Chinon s'étend sur environ 2 300 hectares autour de la ville du même nom, sur les bords de la Vienne, non loin de son confluent avec la Loire. Le cabernet franc y règne, appelé localement breton.

La diversité des sols explique tout. Dans la plaine, près de la rivière — autour de Savigny-en-Véron par exemple —, des sables et graviers légers, chauds et drainants : des vins souples et fruités, prêts tôt. Sur les coteaux — Cravant-les-Coteaux, Panzoult, Ligré —, le tuffeau et les argiles retiennent l'eau et la fraîcheur : des vins plus denses, plus tanniques, faits pour vieillir.

Beaucoup de domaines produisent les deux, sous des cuvées différentes : c'est la cuvée, plus que le domaine, qui dit à quel niveau du graphique se placer.

Ce que vous pouvez observer vous-même

Ce que dit la bouteille. Trois signes se lisent sans l'ouvrir. Le niveau : plus il est bas sur une vieille bouteille, plus le bouchon a laissé passer d'air. La teinte au bord du verre, en inclinant la bouteille contre une feuille blanche : un rouge qui tire vers le tuilé, l'orangé, a déjà bien évolué. L'état de la capsule : une trace de suintement signale une bouteille qui a eu chaud.

Vos conditions de conservation. Elles pèsent autant que le millésime, et contrairement à lui vous les maîtrisez : 10 à 14 °C, stable, environ 70 % d'humidité, à l'abri de la lumière, bouteille couchée. C'est la stabilité qui compte, davantage que la valeur exacte — une cave à 15 °C constants vaut mieux qu'un placard qui oscille entre 8 et 22.

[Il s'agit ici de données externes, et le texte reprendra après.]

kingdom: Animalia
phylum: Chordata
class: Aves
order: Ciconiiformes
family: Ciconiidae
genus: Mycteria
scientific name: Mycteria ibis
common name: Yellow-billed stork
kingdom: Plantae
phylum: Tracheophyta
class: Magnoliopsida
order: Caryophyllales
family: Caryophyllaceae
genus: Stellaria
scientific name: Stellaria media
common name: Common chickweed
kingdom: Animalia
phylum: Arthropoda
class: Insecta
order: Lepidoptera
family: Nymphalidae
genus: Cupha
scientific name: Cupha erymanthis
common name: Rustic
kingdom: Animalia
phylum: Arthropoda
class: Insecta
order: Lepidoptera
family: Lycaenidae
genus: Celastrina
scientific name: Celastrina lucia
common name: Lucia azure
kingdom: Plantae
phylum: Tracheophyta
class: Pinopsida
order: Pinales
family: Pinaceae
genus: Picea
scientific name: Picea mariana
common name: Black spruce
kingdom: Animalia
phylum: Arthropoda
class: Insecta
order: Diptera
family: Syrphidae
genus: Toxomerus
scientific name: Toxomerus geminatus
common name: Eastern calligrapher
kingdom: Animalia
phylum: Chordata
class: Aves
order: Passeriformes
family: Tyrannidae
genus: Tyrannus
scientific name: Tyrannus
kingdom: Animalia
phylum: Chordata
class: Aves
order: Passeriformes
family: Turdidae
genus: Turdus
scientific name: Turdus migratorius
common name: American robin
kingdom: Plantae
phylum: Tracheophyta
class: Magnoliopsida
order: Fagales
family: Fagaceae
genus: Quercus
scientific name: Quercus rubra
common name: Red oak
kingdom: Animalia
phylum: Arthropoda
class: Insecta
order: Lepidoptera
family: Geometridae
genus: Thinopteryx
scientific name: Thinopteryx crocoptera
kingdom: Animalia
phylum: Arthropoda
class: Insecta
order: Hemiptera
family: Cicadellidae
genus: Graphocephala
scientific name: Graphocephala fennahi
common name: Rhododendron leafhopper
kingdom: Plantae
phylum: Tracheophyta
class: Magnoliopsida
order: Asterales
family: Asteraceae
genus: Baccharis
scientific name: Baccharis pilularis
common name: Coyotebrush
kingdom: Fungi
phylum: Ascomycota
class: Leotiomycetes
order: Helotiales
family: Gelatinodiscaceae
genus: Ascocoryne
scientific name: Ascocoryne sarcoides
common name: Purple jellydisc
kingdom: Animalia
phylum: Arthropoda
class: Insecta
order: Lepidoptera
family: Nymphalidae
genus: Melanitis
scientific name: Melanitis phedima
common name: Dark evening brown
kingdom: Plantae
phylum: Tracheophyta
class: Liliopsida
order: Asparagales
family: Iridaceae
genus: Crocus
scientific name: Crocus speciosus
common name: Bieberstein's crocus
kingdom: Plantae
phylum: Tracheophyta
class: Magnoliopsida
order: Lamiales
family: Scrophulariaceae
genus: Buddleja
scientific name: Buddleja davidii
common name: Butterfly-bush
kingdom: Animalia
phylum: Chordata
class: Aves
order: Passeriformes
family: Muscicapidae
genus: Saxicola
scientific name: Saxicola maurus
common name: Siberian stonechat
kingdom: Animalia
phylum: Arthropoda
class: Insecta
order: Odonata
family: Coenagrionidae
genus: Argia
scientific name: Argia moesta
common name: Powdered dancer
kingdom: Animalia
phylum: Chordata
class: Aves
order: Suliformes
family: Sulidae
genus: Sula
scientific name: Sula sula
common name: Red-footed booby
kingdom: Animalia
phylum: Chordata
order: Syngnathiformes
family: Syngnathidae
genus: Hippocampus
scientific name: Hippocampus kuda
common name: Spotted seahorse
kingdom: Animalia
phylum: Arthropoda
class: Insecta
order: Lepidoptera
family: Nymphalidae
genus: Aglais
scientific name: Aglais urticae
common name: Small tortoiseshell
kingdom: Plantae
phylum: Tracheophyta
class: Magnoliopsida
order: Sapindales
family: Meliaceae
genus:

Et si vous n'avez pas de cave ? Ce n'est pas rédhibitoire, mais comptez des fenêtres raccourcies d'environ un tiers, et buvez plutôt dans la première moitié de la fourchette. Cherchez le point le plus frais et le plus stable du logement — un placard sur un mur nord, jamais au-dessus d'un four ni près d'une fenêtre. Un endroit frais et constant, même imparfait, vaut mieux qu'un endroit idéal par intermittence.

Avec quoi le boire

À quelle température

15 à 16 °C, plus frais qu'un bordeaux : un cabernet franc servi trop chaud perd sa fraîcheur et fait ressortir sa note végétale. Un Chinon de sables peut même se boire à 14 °C. Un Chinon de coteaux de moins de cinq ans gagne à être carafé une heure ; au-delà de quinze ans, redressez la bouteille la veille et décantez doucement, le dépôt est fréquent. Le blanc se sert à 10–12 °C, le rosé à 8–10 °C.